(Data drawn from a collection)
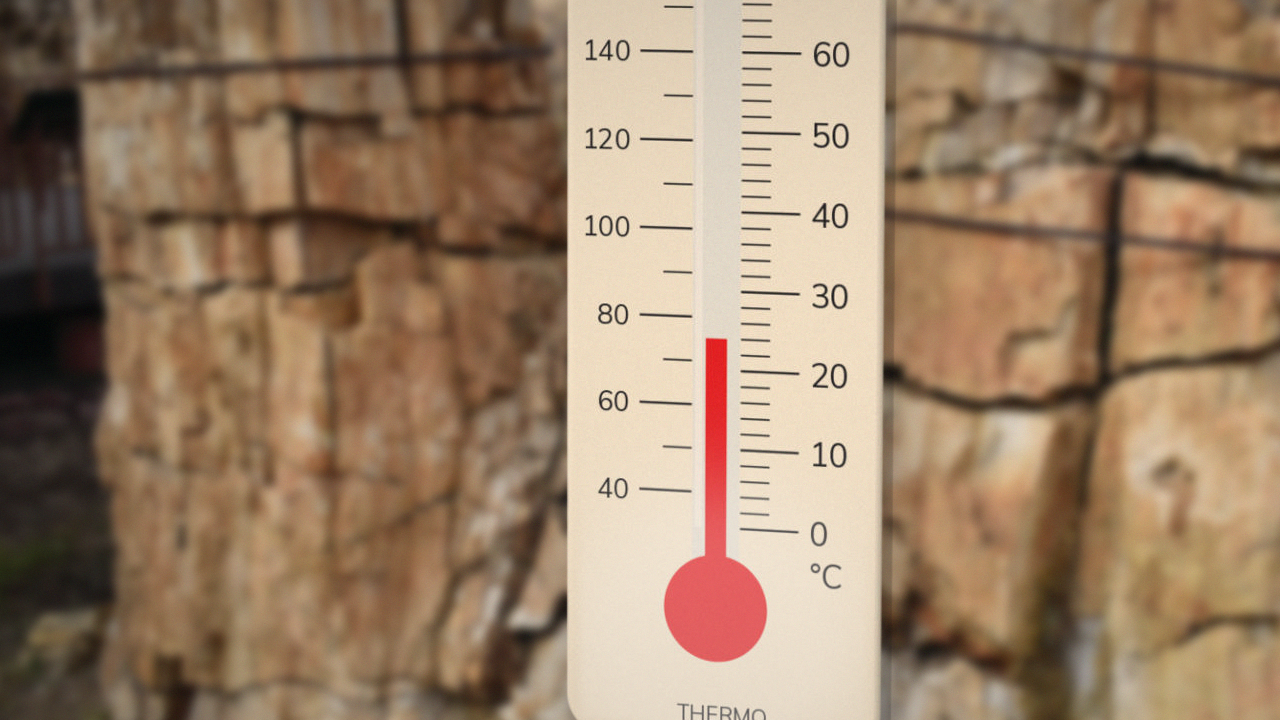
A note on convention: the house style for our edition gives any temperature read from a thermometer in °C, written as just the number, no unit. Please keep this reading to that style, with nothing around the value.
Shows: 24
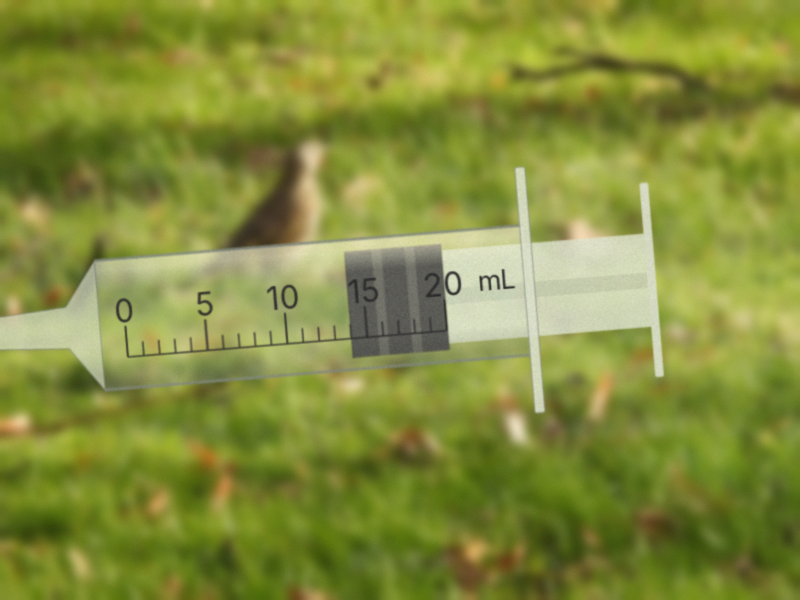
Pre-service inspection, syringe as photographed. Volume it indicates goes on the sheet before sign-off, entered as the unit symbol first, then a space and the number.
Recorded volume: mL 14
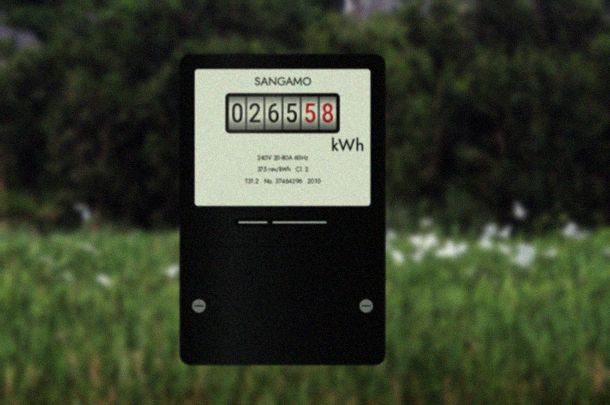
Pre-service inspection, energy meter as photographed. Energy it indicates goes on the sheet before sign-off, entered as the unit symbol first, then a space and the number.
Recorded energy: kWh 265.58
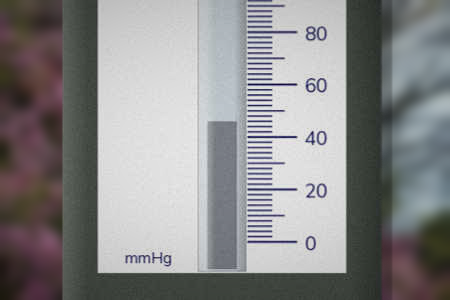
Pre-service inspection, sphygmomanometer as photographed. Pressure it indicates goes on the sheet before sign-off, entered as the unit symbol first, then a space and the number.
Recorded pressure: mmHg 46
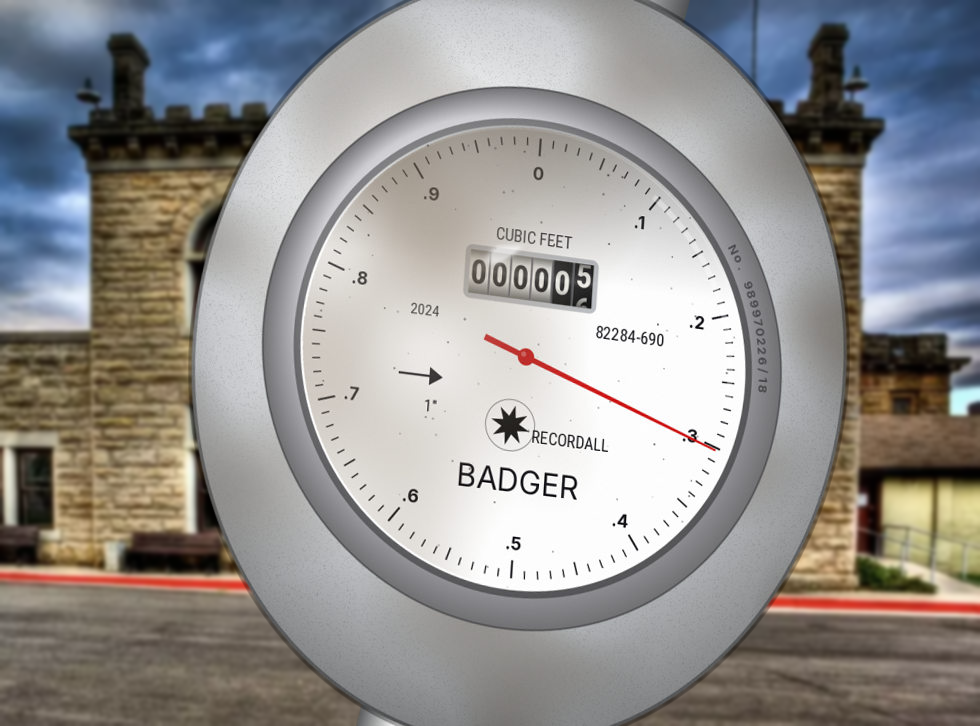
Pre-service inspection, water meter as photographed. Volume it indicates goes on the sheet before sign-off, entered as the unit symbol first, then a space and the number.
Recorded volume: ft³ 5.30
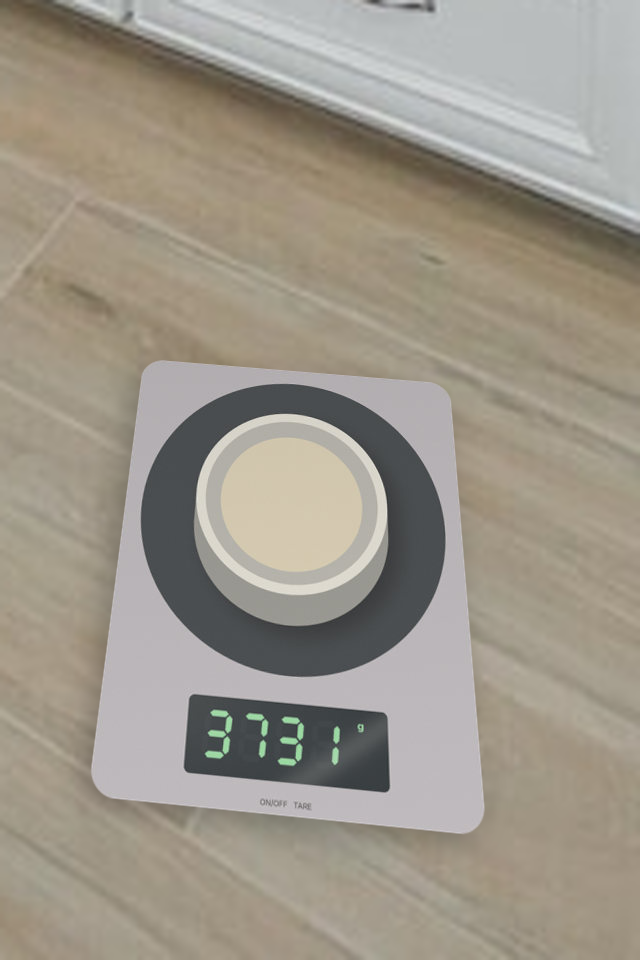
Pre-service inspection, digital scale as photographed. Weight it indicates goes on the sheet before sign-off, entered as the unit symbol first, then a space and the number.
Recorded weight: g 3731
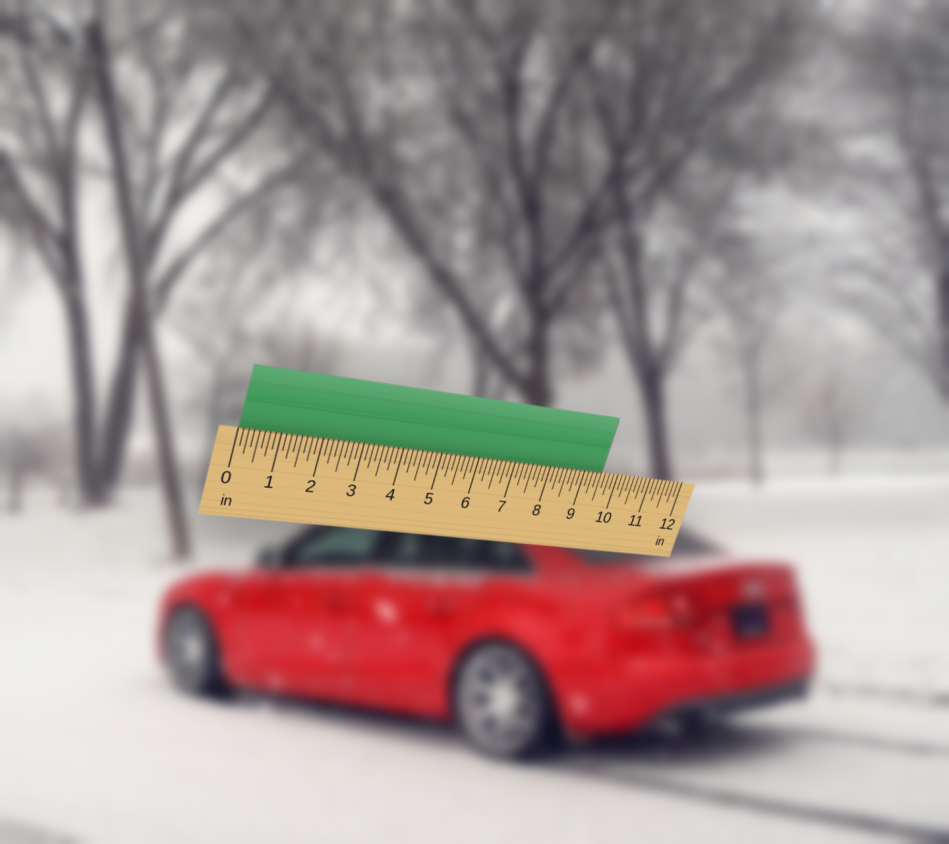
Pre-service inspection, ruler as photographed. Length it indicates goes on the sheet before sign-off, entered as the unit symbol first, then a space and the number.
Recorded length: in 9.5
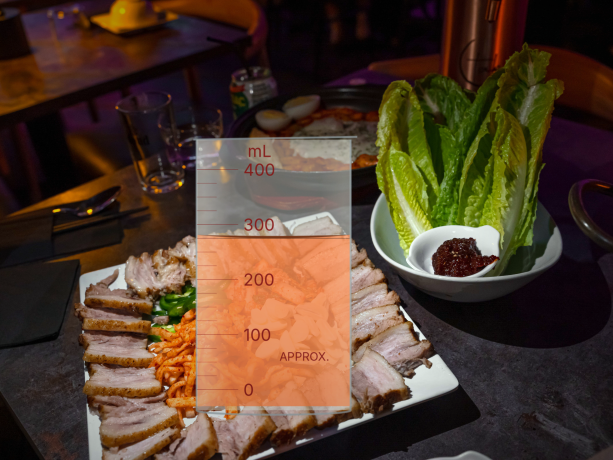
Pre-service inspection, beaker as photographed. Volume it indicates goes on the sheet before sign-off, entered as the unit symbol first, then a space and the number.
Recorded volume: mL 275
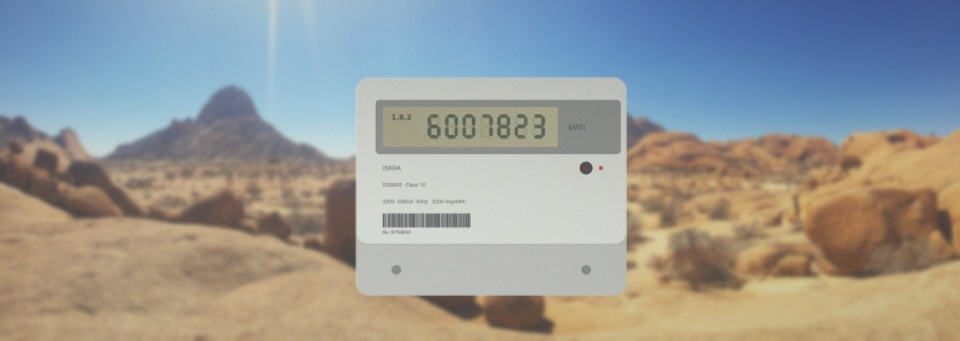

## [Required work]
Reproduce each line of the data above verbatim, omitting the pictures.

## [Response area]
A note on convention: the house style for our edition gives any temperature read from a thermometer in °C, written as just the number, no unit. Please keep this reading to that style, with nothing around the value.
Shows: 24
Pre-service inspection, syringe as photographed. Volume it indicates goes on the sheet before sign-off, entered as the unit symbol first, then a space and the number.
Recorded volume: mL 14
Pre-service inspection, energy meter as photographed. Energy it indicates goes on the sheet before sign-off, entered as the unit symbol first, then a space and the number.
Recorded energy: kWh 265.58
Pre-service inspection, sphygmomanometer as photographed. Pressure it indicates goes on the sheet before sign-off, entered as the unit symbol first, then a space and the number.
Recorded pressure: mmHg 46
Pre-service inspection, water meter as photographed. Volume it indicates goes on the sheet before sign-off, entered as the unit symbol first, then a space and the number.
Recorded volume: ft³ 5.30
Pre-service inspection, digital scale as photographed. Weight it indicates goes on the sheet before sign-off, entered as the unit symbol first, then a space and the number.
Recorded weight: g 3731
Pre-service inspection, ruler as photographed. Length it indicates goes on the sheet before sign-off, entered as the unit symbol first, then a space and the number.
Recorded length: in 9.5
Pre-service inspection, beaker as photographed. Volume it indicates goes on the sheet before sign-off, entered as the unit symbol first, then a space and the number.
Recorded volume: mL 275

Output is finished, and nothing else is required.